Mönchengladbach 5. Sinfoniekonzert: Die Farben des Jugendstils

Mönchengladbach · Die beiden Jahrzehnte, die die Jahrhundertwende von 1900 einrahmen, gehören zum Spannendsten, was die Musikgeschichte der Klassik hervorgebracht hat. Die Welt ist schon aus den Fugen, bevor die großen politischen Katastrophen über sie hereinbrechen; Formen, Farben, die gesamte Harmonik: das Althergebrachte wankt, die Musik bricht auf zu neuen Ufern. Im 5. Sinfoniekonzert der Niederrheinischen Sinfoniker richtet nun GMD Mihkel Kütson gleich ganz und gar den Fokus auf diese Epoche, die im Wien Gustav Mahlers den Jugendstil hervorbringt. Die Vierte Sinfonie des mit Richard Strauss berühmtesten Dirigenten seiner Zeit ist ein Paradebeispiel für die Kunst Mahlers, mit einer Dauer von rund 60 Minuten noch vergleichsweise kurz, zwar mit vier Schlagwerkern aber ohne das ganz große Blech besetzt und vielleicht auch deshalb eine der populärsten Werke des großen Orchesterpraktikers. "Alles steht haarklein in der Partitur, als Dirigent muss man nur darauf achten, dass alles auch so gespielt wird", verharmlost Kütson seinen Part beim Erarbeiten der Vierten. Schließlich verbergen sich in dem um ein Wunderhorn-Lied "Vom himmlischen Frieden" gebauten Werk etliche Finessen, von denen gleichzeitig unterschiedliche Tempi in verschiedenen Orchestergruppen und eine um einen Ton höher gestimmte Geige als Klageffekt nur die hervorstechendsten sind. Kütson freut sich jedenfalls auf die Konzert-Reihe in Krefeld und Gladbach in der kommenden Woche.

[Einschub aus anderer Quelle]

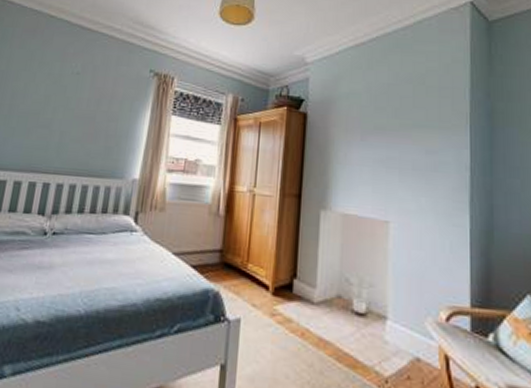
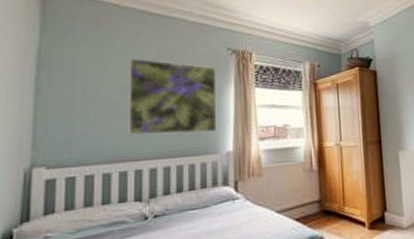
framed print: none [43,71,136,156] -> present [128,58,217,135]

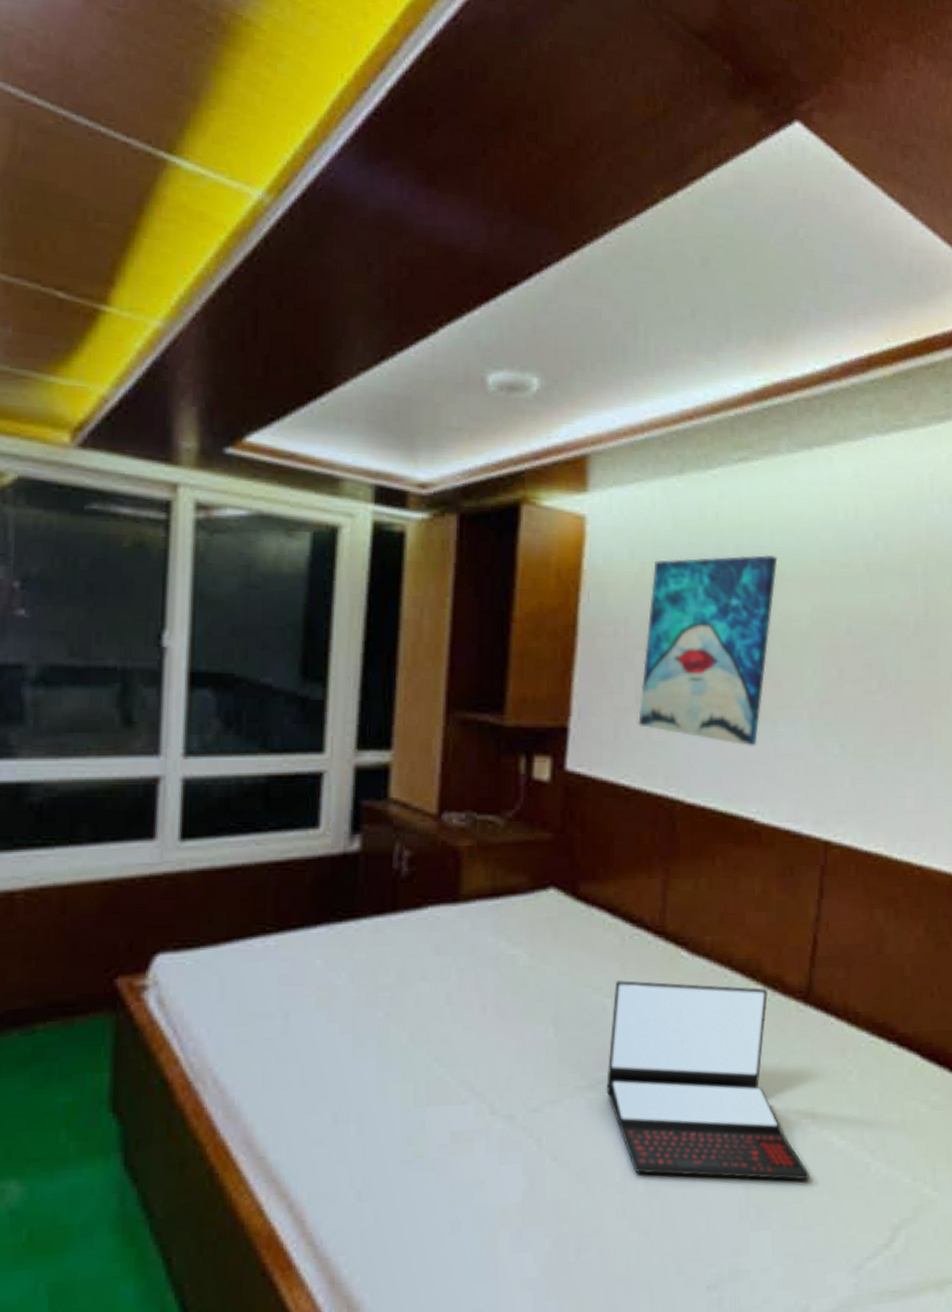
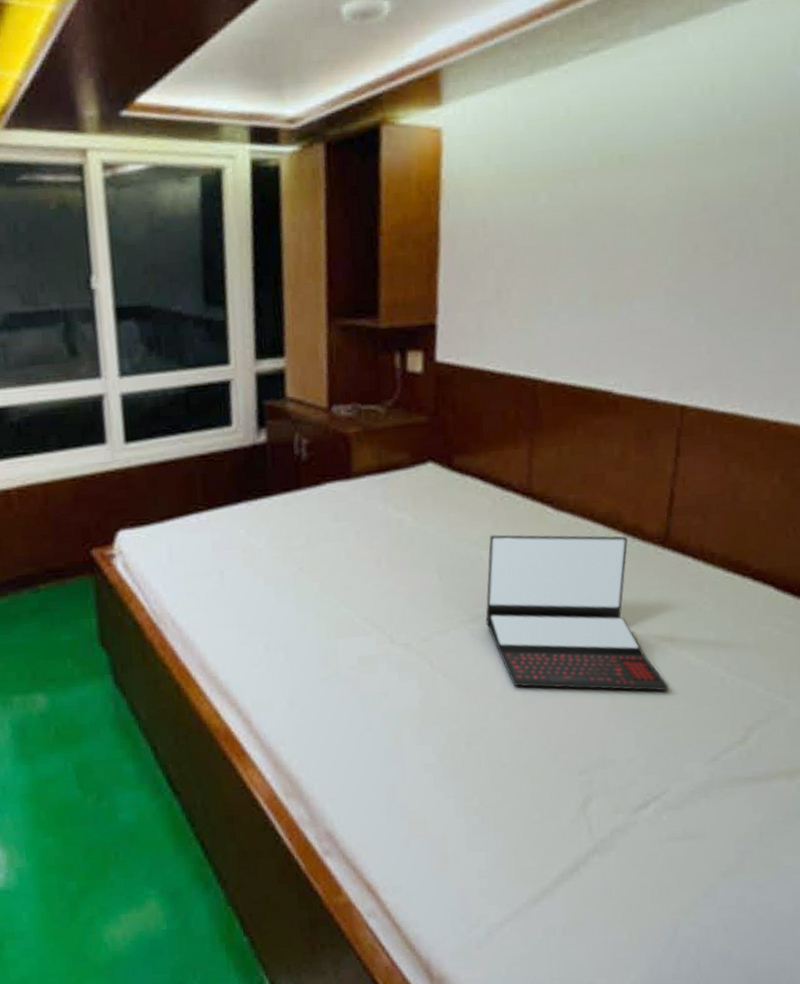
wall art: present [638,555,778,746] -> none [500,142,631,326]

Als Eröffnung des mit den Farben des Jugendstil spielenden Programms wird das "impressionistischste Stück schlechthin" (Kütson) erklingen, Claude Debussys 1894 uraufgeführtes "Prélude à l'après-midi d'un faune". In einer Art fortschreitender Variation wird die Klangfarbe zum Träger der Musik, kleine rhythmische Motive durchziehen die Orchestergruppen. "Nichts Greifbares", wie Kütson meint, eher ein unentwegtes "Schimmern und Schwirren". Das Brüchige, die Klangfarben herauszuarbeiten, das sei die Herausforderung in der gerade begonnenen Probenarbeit.

Im Zentrum des Konzerts steht ein Werk des Massenet-Schülers Charles Koechlin aus dem Jahr 1895: vier Orchesterlieder auf Texte von Edmond Haraucourt. Die Sopranistin Sophie Witte, Mitglied des Musiktheaterensembles, die auch den Gesangspart in der Mahler-Sinfonie übernimmt, wird den vordergründig harmlosen Liedern ihre Stimme geben und sie zu den Abgründen führen, die die morbiden Texte und mit ihnen die Musik aufsuchen.